L’art commence par la transmutation et continue par la métamorphose. Il n’est pas le vocabulaire de l’homme parlant à Dieu, mais le renouveau perpétuel de la Création. Il est invention de matières en même temps qu’il est invention de formes. Il se construit une physique et une minéralogie. Il enfonce les mains dans les entrailles des choses pour leur donner la figure qui lui plaît. Il est d’abord artisan et alchimiste. Il besogne en tablier de cuir, comme un forgeron. Il a les paumes noires et déchirées, à force de se mesurer avec ce qui pèse et ce qui brûle. Elles précèdent l’homme, ces mains puissantes, dans les violences et dans les astuces de l’esprit.
L’artiste qui coupe son bois, bat son métal, pétrit son argile, taille son bloc de pierre maintient jusqu’à nous un passé de l’homme, un homme ancien, sans lequel nous nous insérerions pas.
N’est-il pas admirable de voir debout parmi nous, dans l’âge mécanique, ce survivant acharné des âges de la main? Les siècles ont passé sur lui sans altérer sa vie profonde, sans le faire renoncer à ses antiques façons de découvrir le monde et de l’inventer. La nature est toujours pour lui un réceptacle de secrets et de merveilles. Toujours c’est avec ses mains nues, faibles armes, qu’il cherche à les dérober, pour les faire entrer dans son propre jeu.

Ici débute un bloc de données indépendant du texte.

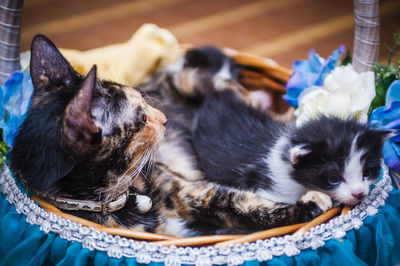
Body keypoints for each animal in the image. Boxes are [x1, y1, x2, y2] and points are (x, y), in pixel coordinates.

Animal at [9, 35, 334, 237]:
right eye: (141, 119)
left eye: (141, 98)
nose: (163, 118)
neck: (119, 197)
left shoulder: (188, 190)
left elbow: (243, 203)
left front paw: (307, 205)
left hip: (194, 82)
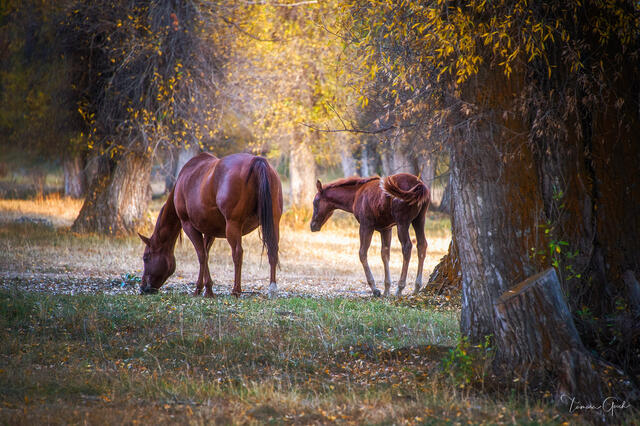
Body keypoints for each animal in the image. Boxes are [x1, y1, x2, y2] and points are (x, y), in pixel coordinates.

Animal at [138, 152, 283, 297]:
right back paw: (272, 288)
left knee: (237, 253)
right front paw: (208, 289)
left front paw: (199, 288)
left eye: (146, 257)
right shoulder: (210, 231)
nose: (143, 287)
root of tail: (257, 160)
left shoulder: (188, 225)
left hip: (233, 225)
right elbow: (206, 253)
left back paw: (236, 290)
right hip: (274, 222)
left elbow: (201, 255)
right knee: (273, 251)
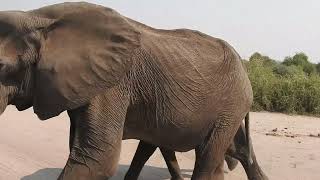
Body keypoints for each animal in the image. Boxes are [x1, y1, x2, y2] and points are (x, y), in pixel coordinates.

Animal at [0, 1, 268, 180]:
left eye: (2, 66)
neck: (37, 17)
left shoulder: (112, 84)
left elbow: (99, 158)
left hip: (231, 105)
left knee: (210, 155)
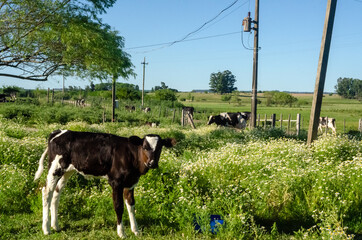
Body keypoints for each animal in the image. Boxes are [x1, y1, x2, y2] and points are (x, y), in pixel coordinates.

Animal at [34, 130, 176, 239]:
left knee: (56, 193)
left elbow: (131, 206)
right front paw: (121, 233)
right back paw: (46, 229)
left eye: (160, 148)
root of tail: (58, 132)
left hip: (68, 171)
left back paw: (56, 226)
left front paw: (136, 230)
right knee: (46, 192)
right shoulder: (116, 182)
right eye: (145, 147)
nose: (152, 163)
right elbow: (119, 207)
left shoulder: (130, 183)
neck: (132, 157)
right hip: (55, 167)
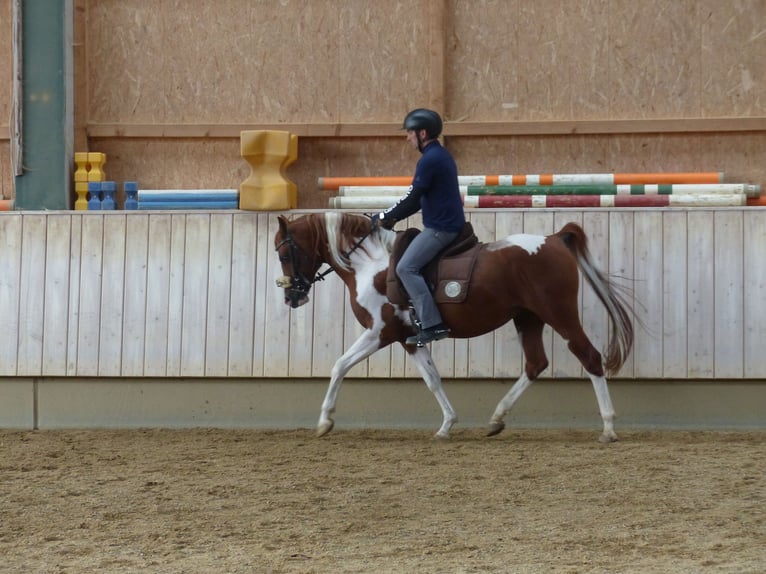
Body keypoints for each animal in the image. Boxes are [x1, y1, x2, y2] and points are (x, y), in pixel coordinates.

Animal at [275, 212, 634, 442]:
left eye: (283, 253)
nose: (292, 297)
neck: (371, 265)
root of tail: (553, 239)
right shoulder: (410, 340)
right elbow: (433, 379)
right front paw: (447, 425)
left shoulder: (380, 333)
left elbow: (339, 366)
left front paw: (325, 420)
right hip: (528, 318)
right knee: (536, 363)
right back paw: (496, 419)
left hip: (559, 314)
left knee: (589, 357)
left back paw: (608, 428)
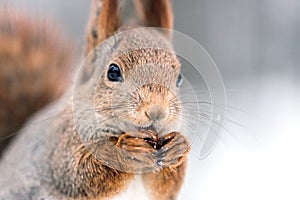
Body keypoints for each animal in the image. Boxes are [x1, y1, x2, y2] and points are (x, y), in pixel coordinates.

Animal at [0, 0, 191, 199]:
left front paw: (177, 148)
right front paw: (126, 152)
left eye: (179, 78)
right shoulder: (61, 145)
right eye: (113, 72)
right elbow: (78, 173)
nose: (157, 111)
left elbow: (164, 188)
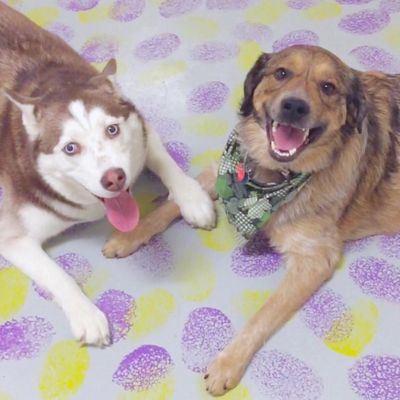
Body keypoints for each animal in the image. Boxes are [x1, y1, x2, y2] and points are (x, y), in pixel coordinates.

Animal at [102, 45, 400, 396]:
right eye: (281, 73)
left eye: (328, 87)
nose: (294, 106)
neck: (271, 177)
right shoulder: (219, 174)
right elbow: (174, 202)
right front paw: (129, 235)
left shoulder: (314, 259)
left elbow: (264, 315)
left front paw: (228, 362)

Ainsi recommence, perpétuellement, un formidable autrefois, ainsi se refait, sans se répéter, la découverte du feu, de la hache, de la roue, du tour à potier. Dans l’atelier d’un artiste sont partout écrites les tentatives, les expériences, les divinations de la main, les mémoires séculaires d’une race humaine qui n’a pas oublié le privilège de manier.
De ces êtres antiques qui se dressent au milieu de nous, vêtus comme nous, parlant la même langue, Gauguin ne nous en offre-t-il pas l’exemple? Quand nous lisons la vie de celui que naguère j’appelais le bourgeois péruvien, nous voyons d’abord un financier hardi et habile, ponctuel et heureux, enveloppé par sa Danoise dans les replis d’une existence douillette et contemplant les tableaux des autres avec plus d’agrément que d’inquiétude. Insensiblement, et peut-être en vertu d’une de ces mutations qui jaillissent des profondeurs et qui crèvent la surface du temps, il prend en dégoût l’abstraction de l’argent et du chiffre; il ne lui suffit plus de dessiner, avec les seules ressources de son esprit, les méandres du risque, de spéculer sur les courbes de la Bourse, de jouer avec le vide des nombres.
Il faut peindre, car la peinture est un moyen de ressaisir cette antiquité éternelle qui l’habite et qui le fuit.
Et non pas la peinture seulement, mais toute œuvre des mains, comme s’il avait hâte de prendre une revanche sur leur longue oisiveté civilisée -poterie, sculpture, décor de tissus. C’est par les mains que son destin le tire vers les lieux sauvages, où résident encore les couches immobiles des siècles, la Bretagne, l’Océanie. Il ne se contenta pas d’y peindre l’image de l’homme et de la femme, des végétaux, des quatre éléments. Il se fit une parure, comme l’homme sauvage, qui aime à décorer son noble corps et à porter sur lui les magnificences de son art, et quand il fut aux Iles, cherchant sans cesse la plus reculée, la plus séculaire, il tailla des idoles dans des troncs d’arbres, non en copiste d’une pacotille ethnographique, mais d’une main authentique qui retrouvait les secrets perdus. Il bâtit une case toute sculptée, pleine de dieux. Les matières dont il se servait, des bois de pirogue, et jusqu’à la toile grossière et pleine de nœuds sur laquelle il peignait comme avec des sucs de plantes, comme avec des terres aux tons riches et sourds, le restituaient elles aussi au passé, l’enfonçaient dans les ombres dorées du temps qui ne meurt pas.